What to do:
1 > Decide whether each statement agrees with the Apigee post: (a) the curl command fails when run on the console; (b) the reported error means the operation is not permitted; (c) the poster had never used HostedTarget before. For each, answer yes or no and quote the words from the post that settle it.
2 > Rewrite the Apigee post from "You can try" to "feature has bugs.", substituting "limits" for "restrictions".

-- Text follows --

Hi,
I am trying to call curl command in nodejs proxy in Apigee to add API Proxy to custom role but I am getting error:
Here is the code:
var http = require('http'); var util = require('util'); var exec = require('child_process').exec; var output; var command; var child; var express = require('express'); var app = express(); var access = require('apigee-access'); var password= 'XXX'; console.log('node.js application starting...'); app.get('/', function (req, resp) { console.log(req.method, req.url); resp.setHeader("Content-Type", "application/json"); resp.setHeader('Access-Control-Allow-Origin','*'); resp.setHeader('Access-Control-Allow-Methods', 'GET, POST, OPTIONS, PUT, PATCH, DELETE'); resp.setHeader('Access-Control-Allow-Headers', 'Content-Type,Access-Control-Allow-Origin'); resp.setHeader('Access-Control-Expose-Headers','*'); resp.setHeader('Access-Control-Allow-Credentials', true); var apiproxy =req.query.apiName; var custom_role =req.query.role; console.log('API PROXY NAME:' + apiproxy); console.log('ROLE:' + custom_role); command = 'curl -X POST --header "Content-Type: application/json" -d "{\\\"resourcePermission\\\" : [ {\\\"path\\\" : \\\"/applications/'+apiproxy+'\\\",\\\"permissions\\\" : [ \\\"get\\\",\\\"put\\\", \\\"delete\\\" ]}]}" "https://api.enterprise.apigee.com/v1/organizations/XXX/userroles/'+custom_role+'/resourcepermissions" -u email:password'; console.log('COMMAND:' + command); child = exec(command, function(error, stdout, stderr) { output=stdout; console.log('OUTPUT: ' + stdout); if(error !== null) { output=stderr; console.log('ERROR: ' + error); } }); resp.end("OUTPUT:" + output); }); //Create Server app.listen(3000);
The curl command works fine on console. The same nodejs works fine if it is a stand alone app. I am not sure what is wrong but I am getting this error:
EPERM
That means Operation not permitted.
This is the URL: https://XXX-dev.apigee.net/et-ia-automationrole?newAPI_role=XXX≠wAPI_apiName=XXX
you can't do that from within a nodejs target. you cannot create new processes.
You can try a "hosted target". That uses "real" nodejs. There are fewer restrictions for what you can do at runtime.
I was using HostedTarget previously but that feature has bugs.

-- Text concluded --
-- Available data follows --

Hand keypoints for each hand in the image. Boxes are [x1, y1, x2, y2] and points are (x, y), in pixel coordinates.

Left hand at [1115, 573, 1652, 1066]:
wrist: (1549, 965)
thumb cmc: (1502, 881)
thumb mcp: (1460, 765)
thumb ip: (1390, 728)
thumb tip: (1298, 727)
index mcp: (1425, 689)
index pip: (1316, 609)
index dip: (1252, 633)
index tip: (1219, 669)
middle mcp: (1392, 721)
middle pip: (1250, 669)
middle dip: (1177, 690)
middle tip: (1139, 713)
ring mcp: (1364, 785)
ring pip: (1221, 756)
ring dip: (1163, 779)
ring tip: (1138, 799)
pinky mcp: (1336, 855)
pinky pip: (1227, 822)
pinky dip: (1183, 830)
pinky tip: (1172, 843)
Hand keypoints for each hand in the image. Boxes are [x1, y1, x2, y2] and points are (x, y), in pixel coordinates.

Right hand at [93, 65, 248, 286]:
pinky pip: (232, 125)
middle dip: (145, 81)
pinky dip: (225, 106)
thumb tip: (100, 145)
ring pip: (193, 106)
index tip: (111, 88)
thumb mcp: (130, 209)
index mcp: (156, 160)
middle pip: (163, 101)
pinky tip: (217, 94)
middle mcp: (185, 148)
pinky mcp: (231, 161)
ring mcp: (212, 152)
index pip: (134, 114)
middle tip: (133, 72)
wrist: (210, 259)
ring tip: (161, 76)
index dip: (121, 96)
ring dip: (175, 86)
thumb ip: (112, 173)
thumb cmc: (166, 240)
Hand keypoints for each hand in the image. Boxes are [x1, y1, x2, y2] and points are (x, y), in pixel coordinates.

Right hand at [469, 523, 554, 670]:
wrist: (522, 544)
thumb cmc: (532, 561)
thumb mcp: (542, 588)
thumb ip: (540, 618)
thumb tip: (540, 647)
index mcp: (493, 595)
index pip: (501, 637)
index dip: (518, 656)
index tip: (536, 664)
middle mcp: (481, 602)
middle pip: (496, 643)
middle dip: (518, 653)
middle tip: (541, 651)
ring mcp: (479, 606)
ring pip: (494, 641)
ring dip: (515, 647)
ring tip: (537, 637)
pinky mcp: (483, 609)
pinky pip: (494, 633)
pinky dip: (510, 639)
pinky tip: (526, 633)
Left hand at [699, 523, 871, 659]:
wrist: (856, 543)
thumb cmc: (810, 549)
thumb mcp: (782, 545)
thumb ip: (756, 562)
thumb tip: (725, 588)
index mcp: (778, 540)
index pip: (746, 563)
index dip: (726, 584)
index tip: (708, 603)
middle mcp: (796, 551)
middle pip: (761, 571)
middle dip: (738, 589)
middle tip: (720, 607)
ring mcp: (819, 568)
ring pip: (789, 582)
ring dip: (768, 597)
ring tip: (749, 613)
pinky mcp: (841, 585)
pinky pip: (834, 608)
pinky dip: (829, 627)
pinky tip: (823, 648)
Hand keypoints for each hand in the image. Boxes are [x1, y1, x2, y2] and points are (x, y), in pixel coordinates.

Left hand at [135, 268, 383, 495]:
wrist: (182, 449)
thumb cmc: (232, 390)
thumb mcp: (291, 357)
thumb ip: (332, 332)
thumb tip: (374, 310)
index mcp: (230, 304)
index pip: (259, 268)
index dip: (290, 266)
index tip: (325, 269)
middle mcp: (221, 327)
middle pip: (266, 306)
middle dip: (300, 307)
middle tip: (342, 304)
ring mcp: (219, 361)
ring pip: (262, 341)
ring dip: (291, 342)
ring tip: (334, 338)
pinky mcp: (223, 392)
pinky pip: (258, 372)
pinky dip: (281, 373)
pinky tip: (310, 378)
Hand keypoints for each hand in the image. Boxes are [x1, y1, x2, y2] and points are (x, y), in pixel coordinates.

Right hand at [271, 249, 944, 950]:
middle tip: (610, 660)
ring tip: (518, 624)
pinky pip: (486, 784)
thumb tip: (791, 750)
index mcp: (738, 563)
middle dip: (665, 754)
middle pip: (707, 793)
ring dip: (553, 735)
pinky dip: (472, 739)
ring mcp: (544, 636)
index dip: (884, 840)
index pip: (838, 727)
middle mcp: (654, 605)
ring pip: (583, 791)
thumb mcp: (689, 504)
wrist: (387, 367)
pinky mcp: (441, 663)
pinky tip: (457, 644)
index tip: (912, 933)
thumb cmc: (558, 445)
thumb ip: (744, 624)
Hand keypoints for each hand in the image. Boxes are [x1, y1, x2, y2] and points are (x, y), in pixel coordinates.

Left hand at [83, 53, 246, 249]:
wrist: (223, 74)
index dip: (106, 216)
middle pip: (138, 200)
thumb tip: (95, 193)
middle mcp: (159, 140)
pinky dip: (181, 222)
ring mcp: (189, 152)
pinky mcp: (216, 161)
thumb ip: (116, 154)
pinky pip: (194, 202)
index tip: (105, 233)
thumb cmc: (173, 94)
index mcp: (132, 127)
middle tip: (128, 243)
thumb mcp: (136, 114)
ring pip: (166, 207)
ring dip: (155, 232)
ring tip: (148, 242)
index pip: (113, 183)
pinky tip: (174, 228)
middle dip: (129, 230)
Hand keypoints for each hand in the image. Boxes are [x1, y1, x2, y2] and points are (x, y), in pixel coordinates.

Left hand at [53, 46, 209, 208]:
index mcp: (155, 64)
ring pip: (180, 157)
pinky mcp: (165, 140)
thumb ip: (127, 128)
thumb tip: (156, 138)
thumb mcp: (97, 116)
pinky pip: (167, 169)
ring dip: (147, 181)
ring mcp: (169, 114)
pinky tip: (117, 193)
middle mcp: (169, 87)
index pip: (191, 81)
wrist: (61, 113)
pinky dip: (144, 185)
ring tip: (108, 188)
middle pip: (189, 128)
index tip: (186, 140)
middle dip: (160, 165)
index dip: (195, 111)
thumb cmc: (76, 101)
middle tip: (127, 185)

-- Available data concluded --

Response list:
1 >
(a) No: "The curl command works fine on console."
(b) Yes: "That means Operation not permitted."
(c) No: "I was using HostedTarget previously"

2 >
You can try a "hosted target". That uses "real" nodejs. There are fewer limits for what you can do at runtime.
I was using HostedTarget previously but that feature has bugs.